(Available data Opens)

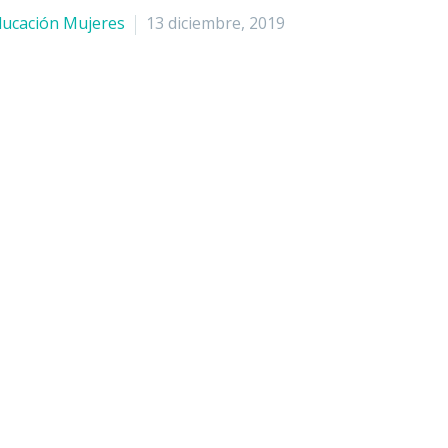
ducación Mujeres
13 diciembre, 2019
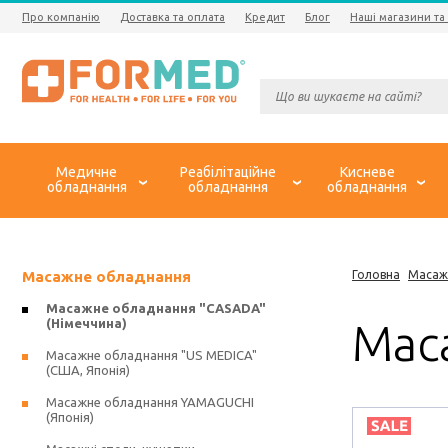
Про компанію
Доставка та оплата
Кредит
Блог
Наші магазини та
Медичне
Реабілітаційне
Кисневе
обладнання
обладнання
обладнання
Масажне обладнання
Головна
Масаж
Масажне обладнання "CASADA"
(Німеччина)
Маса
Масажне обладнання "US MEDICA"
(США, Японія)
Масажне обладнання YAMAGUCHI
(Японія)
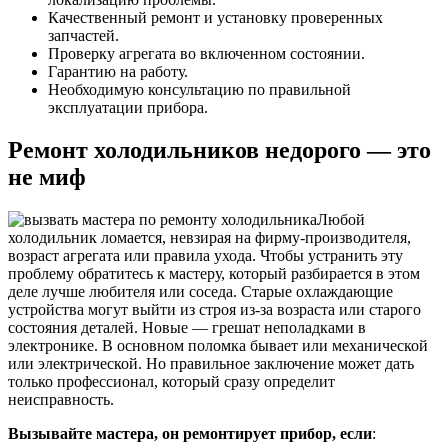
Качественный ремонт и установку проверенных
запчастей.
Проверку агрегата во включенном состоянии.
Гарантию на работу.
Необходимую консультацию по правильной
эксплуатации прибора.
Ремонт холодильников недорого — это
не миф
Любой
холодильник ломается, невзирая на фирму-производителя,
возраст агрегата или правила ухода. Чтобы устранить эту
проблему обратитесь к мастеру, который разбирается в этом
деле лучше любителя или соседа. Старые охлаждающие
устройства могут выйти из строя из-за возраста или старого
состояния деталей. Новые — грешат неполадками в
электронике. В основном поломка бывает или механической
или электрической. Но правильное заключение может дать
только профессионал, который сразу определит
неисправность.
Вызывайте мастера, он ремонтирует прибор, если
:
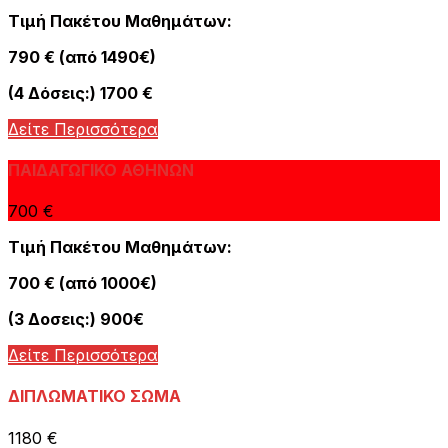
Τιμή Πακέτου Μαθημάτων:
790 € (από 1490€)
(4 Δόσεις:) 1700 €
Δείτε Περισσότερα
ΠΑΙΔΑΓΩΓΙΚΟ ΑΘΗΝΩΝ
700 €
Τιμή Πακέτου Μαθημάτων:
700 € (από 1000€)
(3 Δοσεις:) 900€
Δείτε Περισσότερα
ΔΙΠΛΩΜΑΤΙΚΟ ΣΩΜΑ
1180 €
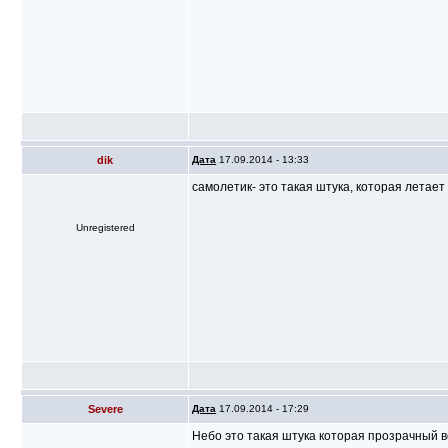
dik
Дата
17.09.2014 - 13:33
самолетик- это такая штука, которая летает
Unregistered
Severe
Дата
17.09.2014 - 17:29
Небо это такая штука которая прозрачный в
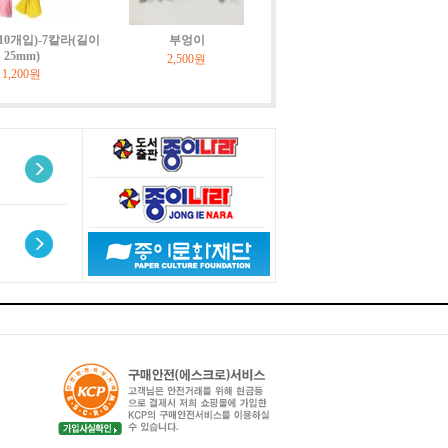
10개입)-7칼라(길이
부엉이
25mm)
2,500원
1,200원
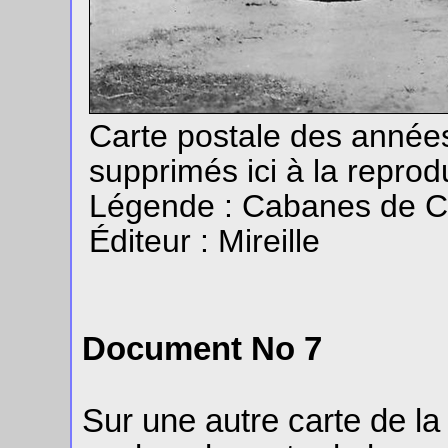
Carte postale des année
supprimés ici à la reprod
Légende : Cabanes de C
Éditeur : Mireille
Document No 7
Sur une autre carte de 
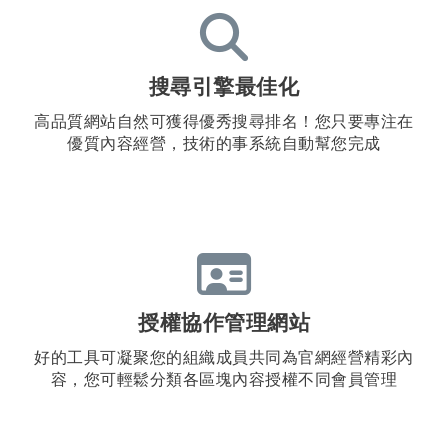
搜尋引擎最佳化
高品質網站自然可獲得優秀搜尋排名！您只要專注在
優質內容經營，技術的事系統自動幫您完成
授權協作管理網站
好的工具可凝聚您的組織成員共同為官網經營精彩內
容，您可輕鬆分類各區塊內容授權不同會員管理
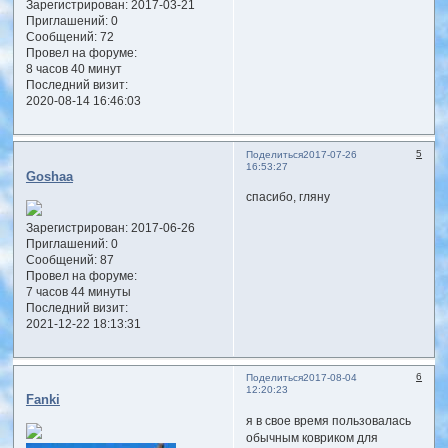
Зарегистрирован
: 2017-03-21
Приглашений:
0
Сообщений:
72
Провел на форуме:
8 часов 40 минут
Последний визит:
2020-08-14 16:46:03
5
Поделиться
2017-07-26
16:53:27
Goshaa
спасибо, гляну
Зарегистрирован
: 2017-06-26
Приглашений:
0
Сообщений:
87
Провел на форуме:
7 часов 44 минуты
Последний визит:
2021-12-22 18:13:31
6
Поделиться
2017-08-04
12:20:23
Fanki
я в свое время пользовалась
обычным ковриком для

(Available data Closes)

* _What you will do_:
With the string "штука" as the key, filter the data above and show the lines that match.

* _Solution for this exercise_:
самолетик- это такая штука, которая летает
Небо это такая штука которая прозрачный в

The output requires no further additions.